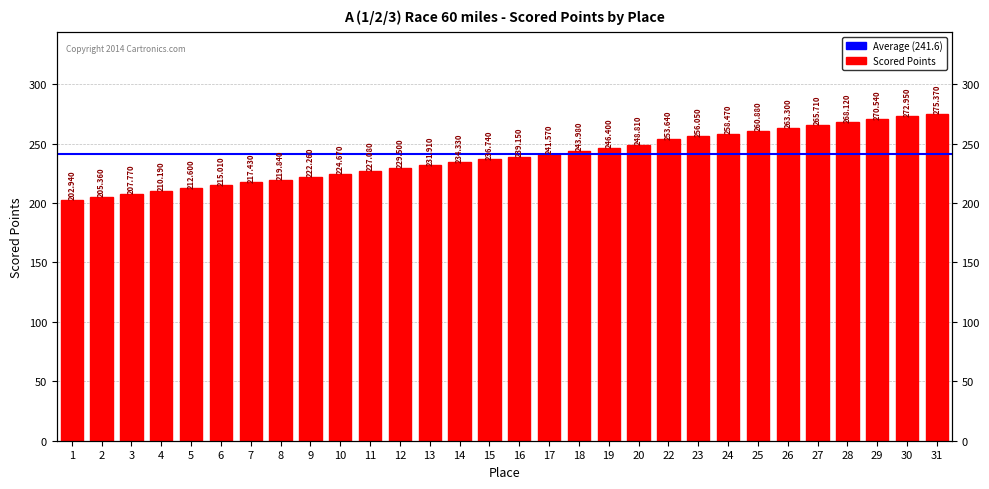

Read the value at 26.

263.3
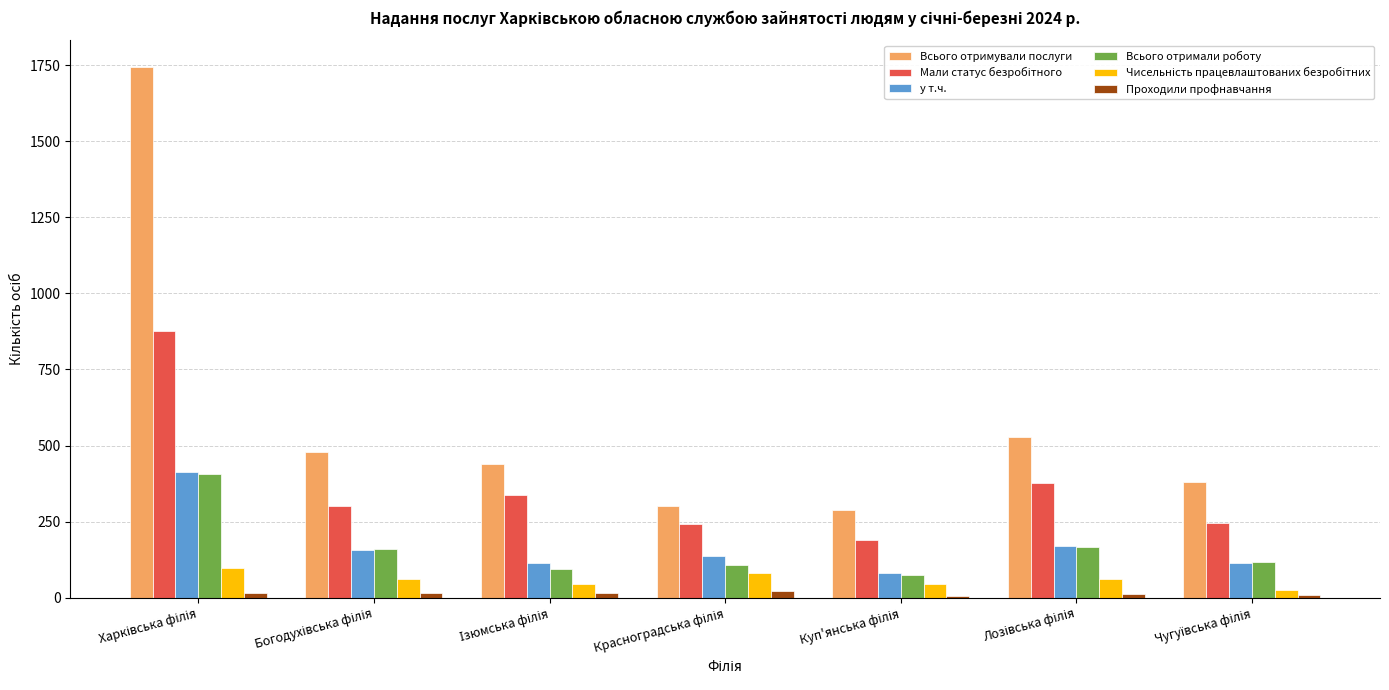

Which series has the largest total across all categories?

Всього отримували послуги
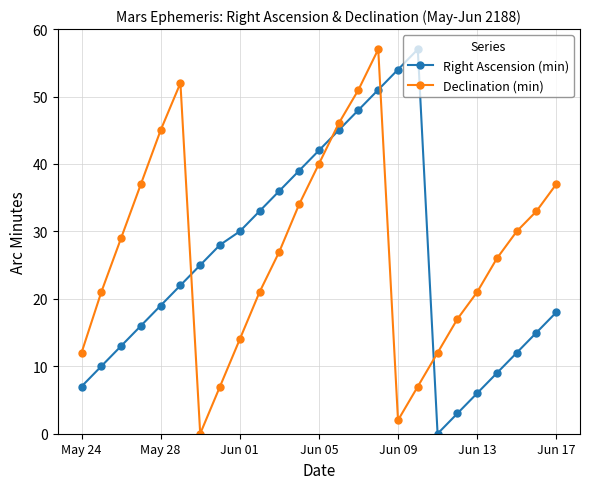

True or false: Declination (min) and Right Ascension (min) intersect in this chart.

True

> [Prompt]:
Locate every line in the records above that contains the word "True", and copy each of those lines in full.

> [Output for this exercise]:
True or false: Declination (min) and Right Ascension (min) intersect in this chart.
True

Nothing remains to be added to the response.